As I stood there watching Kelly's set, watching many music writers who I deeply admire dancing to his songs, it bothered me. I didn't think it would going in. I believe you can separate the artist from their craft—if I didn't the behavior of many artists whose craft I admire would be lost to me. And I also do not believe that this headliner was picked by Pitchfork for any reason other than organizers truly like Kelly's music. So is it a generational thing? I couldn't look at him without wondering if anyone dancing to him would still be doing so if he was in a club with their sisters or their mothers. Would they still find his brand of "sexy" something they're comfortable with? I don't think so, and while there have been some thoughtful discussions leading up to his appearance I can't help but wonder why there wasn't more frank, and open discussion.

It's clearly bothered DeRogatis, who wrote an article taking the organizers of Pitchfork Music Fest to task for giving Kelly a slot at their festival this year. DeRogatis revisited the conflicts between Kelly the musician and Kelly the alleged sexual predator earlier this year with "The Kelly Conversations" on WBEZ.

DeRogatis has one simple word for what Kelly allegedly did to scores of women—many underage and all of them black.

Rapes, plural. It is on record. Rapes in the dozen.

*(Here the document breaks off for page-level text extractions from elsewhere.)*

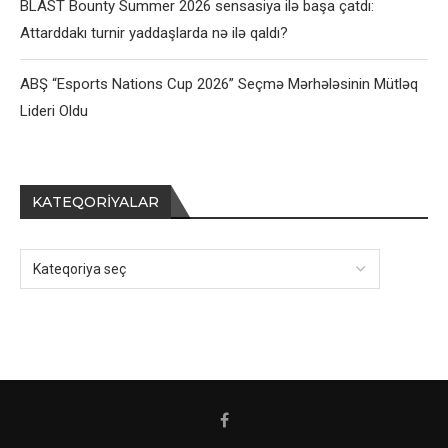
BLAST Bounty Summer 2026 sensasiya ilə başa çatdı:
Attarddakı turnir yaddaşlarda nə ilə qaldı?
ABŞ “Esports Nations Cup 2026” Seçmə Mərhələsinin Mütləq
Lideri Oldu
KATEQORIYALAR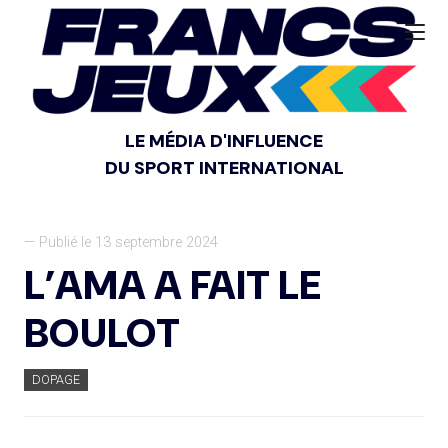
LE MÉDIA D'INFLUENCE
DU SPORT INTERNATIONAL
— Publié le 13 septembre 2024
L’AMA A FAIT LE
BOULOT
DOPAGE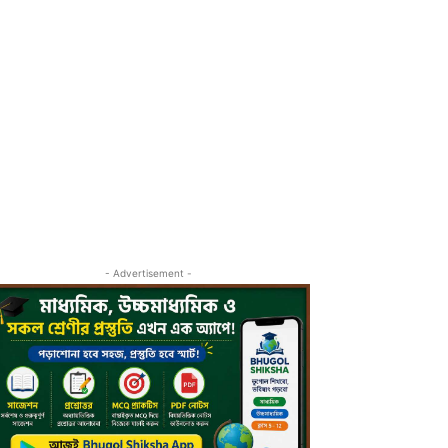
- Advertisement -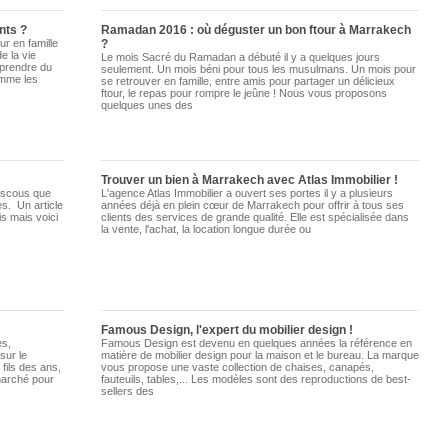
nts ?
Ramadan 2016 : où déguster un bon ftour à Marrakech
r en famille
?
e la vie
Le mois Sacré du Ramadan a débuté il y a quelques jours
 prendre du
seulement. Un mois béni pour tous les musulmans. Un mois pour
omme les
se retrouver en famille, entre amis pour partager un délicieux
ftour, le repas pour rompre le jeûne ! Nous vous proposons
quelques unes des
Trouver un bien à Marrakech avec Atlas Immobilier !
ouscous que
L'agence Atlas Immobilier a ouvert ses portes il y a plusieurs
es. Un article
années déjà en plein cœur de Marrakech pour offrir à tous ses
is mais voici
clients des services de grande qualité. Elle est spécialisée dans
la vente, l'achat, la location longue durée ou
Famous Design, l'expert du mobilier design !
es,
Famous Design est devenu en quelques années la référence en
sur le
matière de mobilier design pour la maison et le bureau. La marque
fils des ans,
vous propose une vaste collection de chaises, canapés,
marché pour
fauteuils, tables,... Les modèles sont des reproductions de best-
sellers des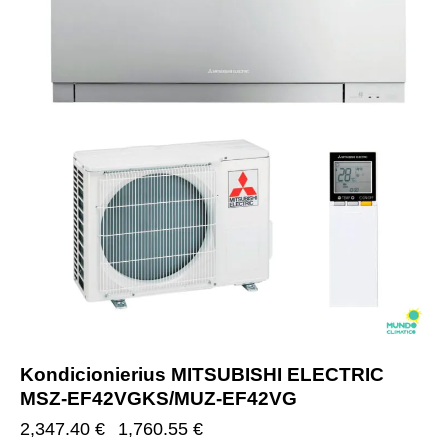
Kondicionierius MITSUBISHI ELECTRIC
MSZ-EF42VGKS/MUZ-EF42VG
2,347.40
€
1,760.55
€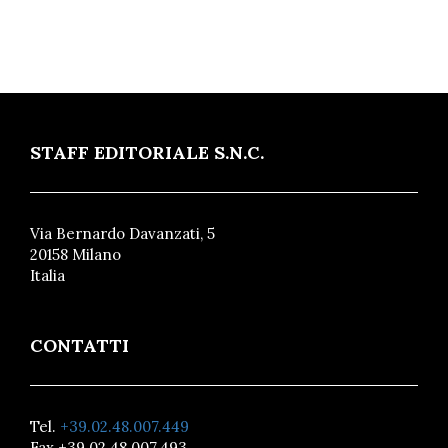
STAFF EDITORIALE S.N.C.
Via Bernardo Davanzati, 5
20158 Milano
Italia
CONTATTI
Tel.
+39.02.48.007.449
Fax +39.02.48.007.493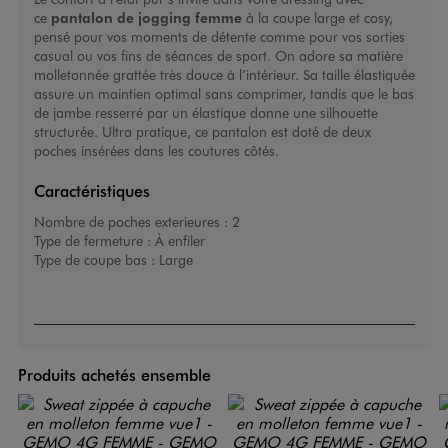
ce
pantalon de jogging femme
à la coupe large et cosy,
pensé pour vos moments de détente comme pour vos sorties
casual ou vos fins de séances de sport. On adore sa matière
molletonnée grattée très douce à l’intérieur. Sa taille élastiquée
assure un maintien optimal sans comprimer, tandis que le bas
de jambe resserré par un élastique donne une silhouette
structurée. Ultra pratique, ce pantalon est doté de deux
poches insérées dans les coutures côtés.
Caractéristiques
Nombre de poches exterieures :
2
Type de fermeture :
À enfiler
Type de coupe bas :
Large
Produits achetés ensemble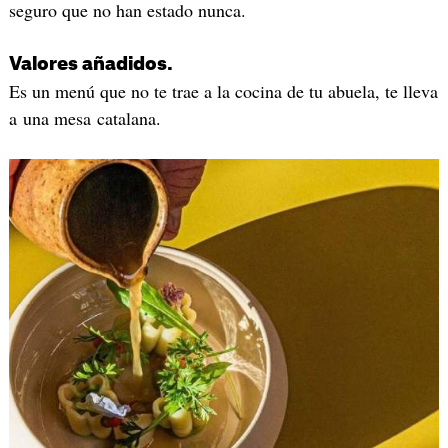
seguro que no han estado nunca.
Valores añadidos.
Es un menú que no te trae a la cocina de tu abuela, te lleva
a una mesa catalana.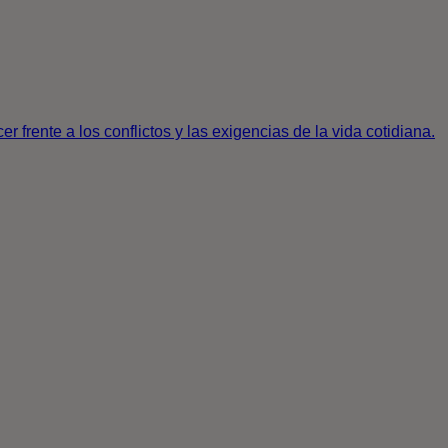
 frente a los conflictos y las exigencias de la vida cotidiana.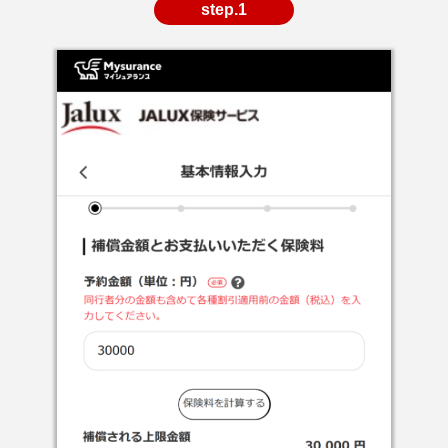
step.1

So stop hedging your words and when you tell me what a brilliant ode to pussy Black Panties is, then realize that the next sentence should say: "This, from a man who has committed numerous rapes." The guy was a monster! Just say it! We do have a justice system and he was acquitted. OK, fine. And these other women took the civil-lawsuit route. He was tried on very narrow grounds. He was tried on a 29-minute, 36-second videotape. He was tried on trading child pornography. He was not tried for rape. He was acquitted of making child pornography. He's never been tried in court for rape, but look at the statistics. The numbers of rapes that happened, the numbers of rapes that were reported, the numbers of rapes that make it to court and then the conviction rate. I mean, it comes down to something minuscule. He's never had his day in court as a rapist. It's 15 years in the past now, but this record exists. You have to make a choice, as a listener, if music matters to you as more than mere entertainment. And you and I have spent our entire lives with that conviction. This is not just entertainment, this is our lifeblood. This matters.